What to produce:
In the blog post, how long did the site say to allow for a submission to be approved?

Document excerpt:
========================================
We would like to get that collection done and submitted by the end of the year. We hit the 30,000 word mark, chock full of fiction, flash fiction and poems, with about 15 of my own weird illustrations.
I have not had time to send out any submissions in a while. If it's not one thing, it's another.
This all came out to about 35-40 pages of new material.
I threw "prostrations" in the title, because that word has been coming up as we watch the last season of Stargate SG-1 (where they are fighting the obnoxious Ori), and several times Anne said it sounds like such a strange word. While it can be a religious expression (giving completely in to a higher power), I can now point out that when she was in the E.R. she was prostrated (rendered helpless with exhaustion or a similar condition). We have both been exhausted, but every weekend when we try to relax we end up running errands, doing chores, working the side gigs and just not resting.
Sunday, November 10, 2024
Posted on DriveThruFiction
I must have purchased over 100 items from DriveThruRPG over the years. They're one of the largest markets of PDF and print and print-on-demand gaming books. More and more works have become available from the 80s and 90s from classic game systems. So I have whole folders of RPG reference material from them, and recently bought a huge bundle that ended up being about 50 PDF books for Call of Cthulhu 7th Edition. Wow. It's never-ending.
They always seemed like a very active market, with a lot of free preview editions and Pay What You Want items. I have known for years that they had a sister site for fiction: DriveThruFiction. I'm just not sure why I never thought to list any of my own items there.
This weekend I set up three of my existing poetry chapbooks. They were already in PDF format, so there wasn't much work to do. Their forms were fairly simple. There was an interesting part where (if your documents is a PDF) you can choose a page range to make an automatic preview document. So if I wanted to showcase page 6 to 9 as my free preview, just enter 6 and 9. You could upload a cover and some other graphics, then upload the main document and click "Make Public." You get a message saying to allow up to 3 days for the submission to be approved. That's reasonable. I like that content is approved by someone before appearing on the marketplace.
It turns out, all three were approved by noon the next day, and that was a sunday. So here they are:
I will be adding more documents, probably newer editions of past books and chapbooks. My author page is here.
========================================
Extracted material:
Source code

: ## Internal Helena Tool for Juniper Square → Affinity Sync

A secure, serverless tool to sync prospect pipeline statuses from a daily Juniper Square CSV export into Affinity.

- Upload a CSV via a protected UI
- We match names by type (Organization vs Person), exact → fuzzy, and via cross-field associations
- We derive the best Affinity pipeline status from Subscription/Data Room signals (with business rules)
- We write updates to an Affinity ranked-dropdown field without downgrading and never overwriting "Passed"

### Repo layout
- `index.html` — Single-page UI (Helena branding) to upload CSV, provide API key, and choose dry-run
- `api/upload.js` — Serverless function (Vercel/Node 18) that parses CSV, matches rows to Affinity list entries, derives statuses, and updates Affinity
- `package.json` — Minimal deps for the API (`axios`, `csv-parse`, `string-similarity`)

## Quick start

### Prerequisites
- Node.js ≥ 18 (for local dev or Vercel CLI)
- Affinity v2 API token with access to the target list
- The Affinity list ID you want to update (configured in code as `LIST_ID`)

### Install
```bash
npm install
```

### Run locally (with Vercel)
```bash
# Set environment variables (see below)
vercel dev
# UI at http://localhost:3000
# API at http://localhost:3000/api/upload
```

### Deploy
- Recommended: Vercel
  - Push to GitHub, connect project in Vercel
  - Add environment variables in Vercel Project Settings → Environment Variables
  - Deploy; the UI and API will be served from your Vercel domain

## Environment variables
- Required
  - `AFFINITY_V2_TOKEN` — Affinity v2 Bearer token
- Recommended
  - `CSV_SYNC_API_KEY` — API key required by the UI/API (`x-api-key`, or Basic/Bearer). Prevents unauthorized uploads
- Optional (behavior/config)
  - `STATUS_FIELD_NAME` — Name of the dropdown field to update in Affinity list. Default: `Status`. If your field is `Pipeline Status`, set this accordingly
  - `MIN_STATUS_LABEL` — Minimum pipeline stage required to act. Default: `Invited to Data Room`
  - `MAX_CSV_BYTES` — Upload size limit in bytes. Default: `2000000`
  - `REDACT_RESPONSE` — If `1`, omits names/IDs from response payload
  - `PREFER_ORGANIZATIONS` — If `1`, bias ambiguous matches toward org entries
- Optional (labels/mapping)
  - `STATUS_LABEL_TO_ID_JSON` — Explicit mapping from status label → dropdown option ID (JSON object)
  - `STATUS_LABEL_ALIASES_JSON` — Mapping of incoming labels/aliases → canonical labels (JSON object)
========================================
Written solution:
Up to 3 days.